DIRECTIONS>
A) Answer these questions from the personal career account, one line each:
(i) Which award allowed the writer to join the MPhil program in medical anthropology?
(ii) Who encouraged the writer to consider anthropology?
(iii) In which government department did a short internship turn into over two years of service?
B) Summarize the personal career account in two sentences.
C) Resume the personal career account from the point at which it stops.

EXCERPT TO READ>
►

I grew up on a small farm in South Australia, spent a year at high school in France, and recall once asking a highschool careers counsellor which form to complete if what I was going to do later in life did not yet exist. That was in the late-1990s, before the medical anthropology program in Oxford had commenced.
My family instilled in me things that remain my core values: integrity, collaboration, hard work, and having fun. These, along with a deep commitment to human wellbeing, are infused throughout all of my work.
I studied medical sciences, majoring in nutrition, neuroscience, anatomy, and physiology. I taught nurses and worked in a chemistry R&D lab. I completed my Honours research in functional anatomy and I thought more study wasn’t for me, so I looked for a job.
I worked in the SA Department of Health and in international development consulting. I managed projects including a scoping mission on human rights in Iraq, a working visit on fiscal reform in China, and was on the program design team for Australia’s assistance to Nauru. I learned that science by itself often fails communities. A mentor and former supervisor, Professor Maciej Henneberg, encouraged me to consider anthropology and put me in touch with his friend, Stanley Ulijaszek.
After several years of patiently and collaboratively refining applications, I was floored to receive a Clarendon Award to participate in the MPhil program in medical anthropology at SAME. I was almost prepared for the amount of hard work the degree contained, but I was totally unprepared for just how much it would unravel everything I ever thought I knew about the world. It dismantled my entire world view, and anthropology often still does for me. I’ve been exploring incredible new horizons ever since.
I was privileged to be able to stay on in Oxford for my DPhil, thanks to the support of my supervisor, Stanley Ulijaszek, and the General Sir John Monash Foundation in Australia. I studied and taught medical anthropology, the human sciences, and rowing in Oxford – I developed a passion for all three. I also did some consulting and facilitation work with companies in the UK and France: I designed and delivered programs for young offenders and young achievers, I represented Australia in developing the youth response to the draft SDGs, I planned and managed a lot of academic conferences, and facilitated a thinktank to design a new EU-Pacific research framework on NCDs. Through all this I learned something: anthropology has the potential to change lives for the better, but could do much more to have tangible influence.
I would be lying to say that the period of post-thesis consolidation was easy. I’ve never had my hopes up for so many exciting opportunities, or experienced so many rejections. I’ve also never experienced such strong support from a few important friends and mentors – and I remain very grateful for this. A short internship opportunity arose at the Australian Government Department of the Prime Minister and Cabinet, and this turned into over two years of service in team that delivered advice on some of the nation’s most complex policy challenges. I worked for the Project Office, on projects including gender violence, innovation, cyber security, health, cities and migration. I was surprised how consistently ‘culture’ came up as a ‘problem’ in all of these, and how inadequately it was addressed or considered.

◄

INFORMATION SHOWN>
►

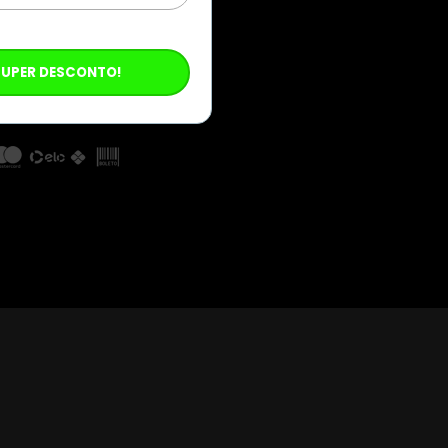
SUPER DESCONTO!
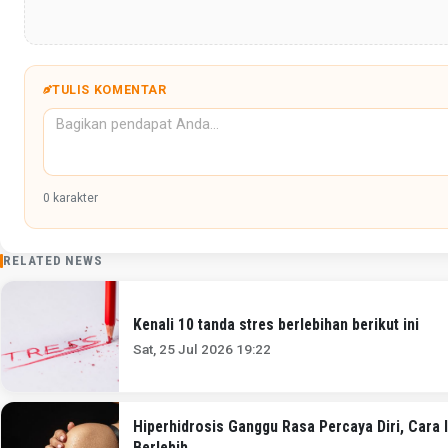
TULIS KOMENTAR
0
karakter
RELATED NEWS
Kenali 10 tanda stres berlebihan berikut ini
Sat, 25 Jul 2026 19:22
Hiperhidrosis Ganggu Rasa Percaya Diri, Cara I
Berlebih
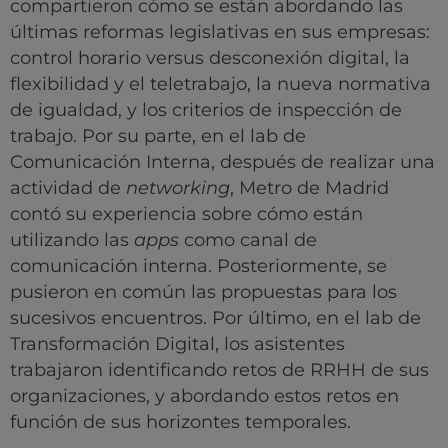
compartieron cómo se están abordando las
últimas reformas legislativas en sus empresas:
control horario versus desconexión digital, la
flexibilidad y el teletrabajo, la nueva normativa
de igualdad, y los criterios de inspección de
trabajo. Por su parte, en el lab de
Comunicación Interna, después de realizar una
actividad de
networking
, Metro de Madrid
contó su experiencia sobre cómo están
utilizando las
apps
como canal de
comunicación interna. Posteriormente, se
pusieron en común las propuestas para los
sucesivos encuentros. Por último, en el lab de
Transformación Digital, los asistentes
trabajaron identificando retos de RRHH de sus
organizaciones, y abordando estos retos en
función de sus horizontes temporales.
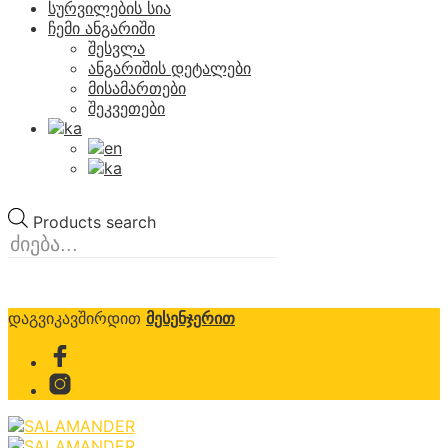
სურვილების სია
ჩემი ანგარიში
შესვლა
ანგარიშის დეტალები
მისამართები
შეკვეთები
Products search
დაგვიკავშირდით
მესენჯერით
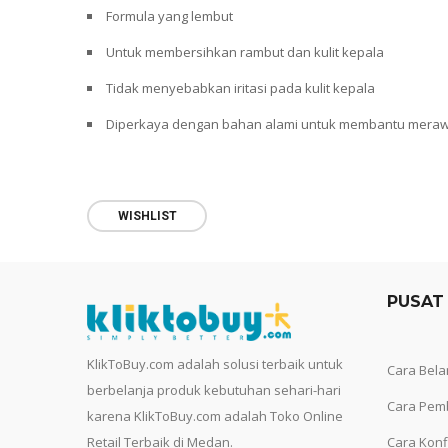
Formula yang lembut
Untuk membersihkan rambut dan kulit kepala
Tidak menyebabkan iritasi pada kulit kepala
Diperkaya dengan bahan alami untuk membantu meraw
WISHLIST
PUSAT
KlikToBuy.com adalah solusi terbaik untuk
Cara Bela
berbelanja produk kebutuhan sehari-hari
Cara Pem
karena KlikToBuy.com adalah Toko Online
Retail Terbaik di Medan.
Cara Konf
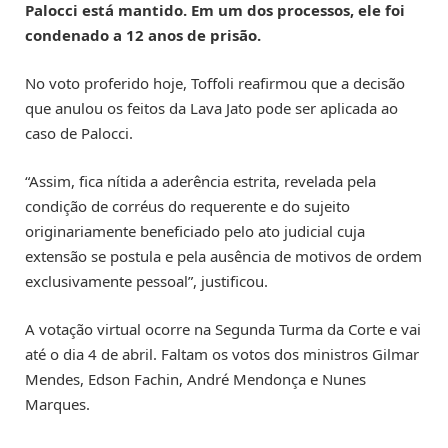
Palocci está mantido. Em um dos processos, ele foi
condenado a 12 anos de prisão.
No voto proferido hoje, Toffoli reafirmou que a decisão
que anulou os feitos da Lava Jato pode ser aplicada ao
caso de Palocci.
“Assim, fica nítida a aderência estrita, revelada pela
condição de corréus do requerente e do sujeito
originariamente beneficiado pelo ato judicial cuja
extensão se postula e pela ausência de motivos de ordem
exclusivamente pessoal”, justificou.
A votação virtual ocorre na Segunda Turma da Corte e vai
até o dia 4 de abril. Faltam os votos dos ministros Gilmar
Mendes, Edson Fachin, André Mendonça e Nunes
Marques.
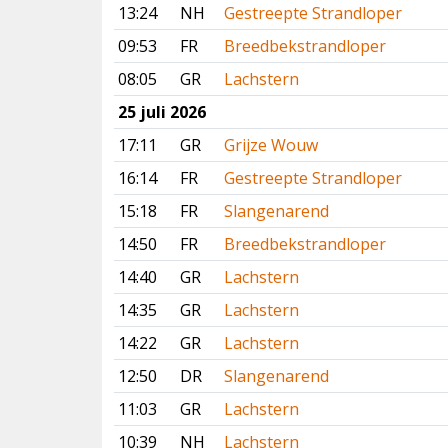
13:24
NH
Gestreepte Strandloper
09:53
FR
Breedbekstrandloper
08:05
GR
Lachstern
25 juli 2026
17:11
GR
Grijze Wouw
16:14
FR
Gestreepte Strandloper
15:18
FR
Slangenarend
14:50
FR
Breedbekstrandloper
14:40
GR
Lachstern
14:35
GR
Lachstern
14:22
GR
Lachstern
12:50
DR
Slangenarend
11:03
GR
Lachstern
10:39
NH
Lachstern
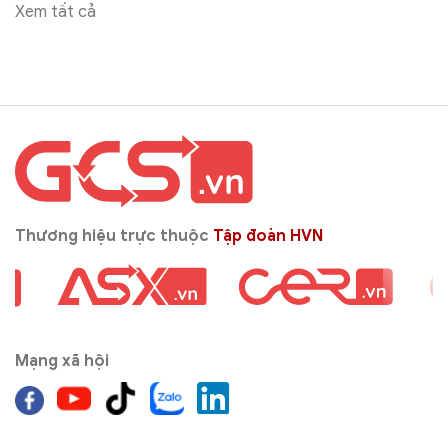
Xem tất cả
Thương hiệu trực thuộc
Tập đoàn HVN
Mạng xã hội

◄

ANSWERS FOR THE TASKS>
A)
(i) A Clarendon Award.
(ii) Professor Maciej Henneberg.
(iii) The Australian Government Department of the Prime Minister and Cabinet.

B) After studying medical sciences and working in health and international development consulting, the writer concluded that science by itself often fails communities and, on a mentor's encouragement, went to Oxford for an MPhil and then a DPhil in medical anthropology, which dismantled the writer's entire world view. Following a difficult post-thesis period, an internship at the Australian Government Department of the Prime Minister and Cabinet became over two years of policy work, where the writer was surprised how consistently "culture" arose as a "problem" and how inadequately it was addressed.

C)
During my time at PM&C I also met some people who were making great headway in thinking about culture and society in policy design. In 2017, I moved to work with ThinkPlace Global to learn more about their award-winning approaches to complex system design. I developed new facilitation methods and approaches alongside a diverse, driven team. Design is action-oriented, and I learned some great new ways to accelerate social research into ground-breaking action.
In late 2017, a friend introduced me to Genevieve Bell, an anthropologist who had just returned to Australia to build a new applied science to manage digital technology, artificial intelligence, and cyber-physical systems, and their impact on humanity. If we are to build a world that promotes human wellbeing in all its forms, this matters: the future is already being built all around us, but very few people are involved in designing and building it.
In April 2018, I became a Research Fellow at the Australian National University’s 3A Institute, where I'm working with a small cross-disciplinary team in the College of Engineering and Computer Sciences. I’m excited by the 3A Institute’s mission to bring in perspectives, experiences, and voices that so far have not been a part of the conversation.
I’m still a Research Associate with the University of Oxford’s School of Anthropology, and I continue to enjoy research collaborations with colleagues in Oxford, Edinburgh, Copenhagen, Yale-NUS (Singapore), and Arizona State Universities. I’m still publishing work from my doctoral studies, in areas including health policy, nutritional anthropology and food in the Pacific. I’m also developing new research, teaching, and collaborations in line with the 3A Institute’s mission – and I hope Oxford will be a part of this!